■ **WORK ORDER**
List each line below that contains the word "tallest", copying every such line in full.
** Opening DATA SHOWN block **
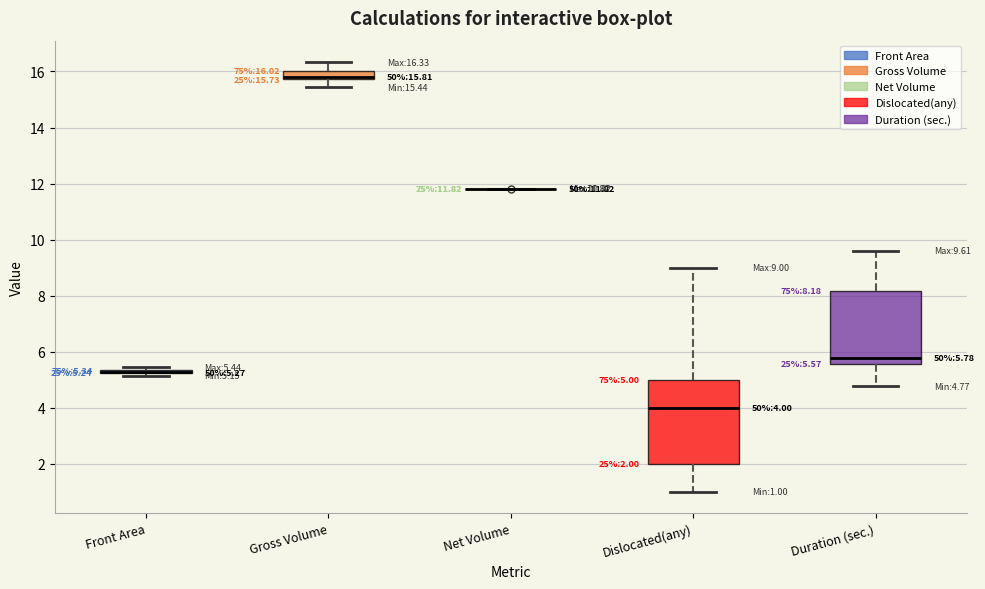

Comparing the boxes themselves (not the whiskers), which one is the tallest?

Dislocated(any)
** Closing DATA SHOWN block **
** Opening DATA SHOWN block **
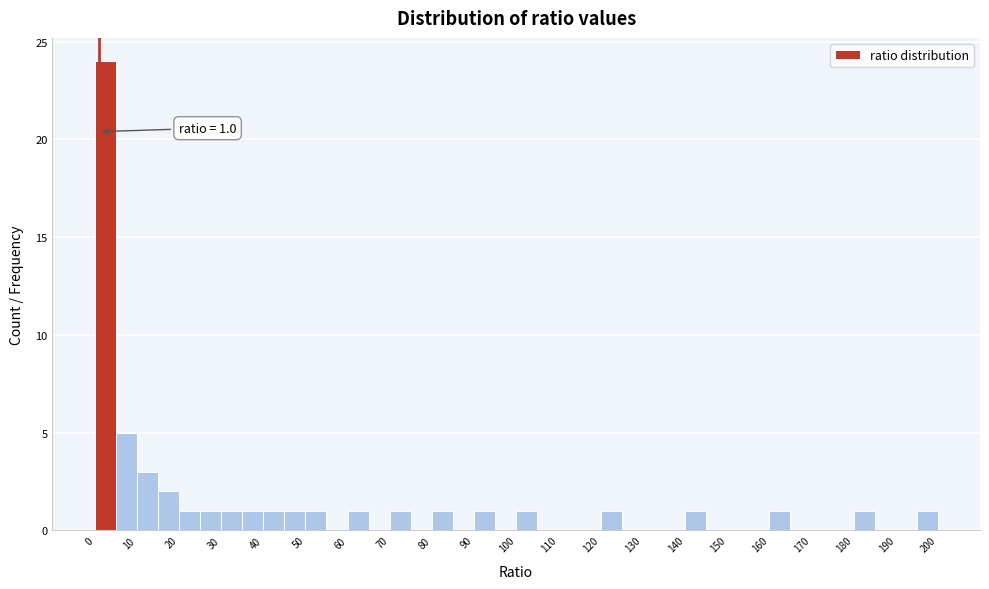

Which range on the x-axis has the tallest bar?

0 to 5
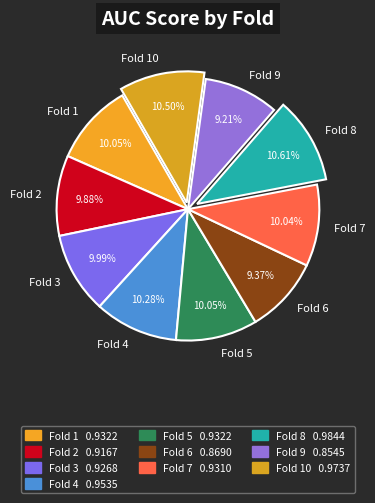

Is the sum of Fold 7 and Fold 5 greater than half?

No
** Closing DATA SHOWN block **
■ **THE ANSWER**
Comparing the boxes themselves (not the whiskers), which one is the tallest?
Which range on the x-axis has the tallest bar?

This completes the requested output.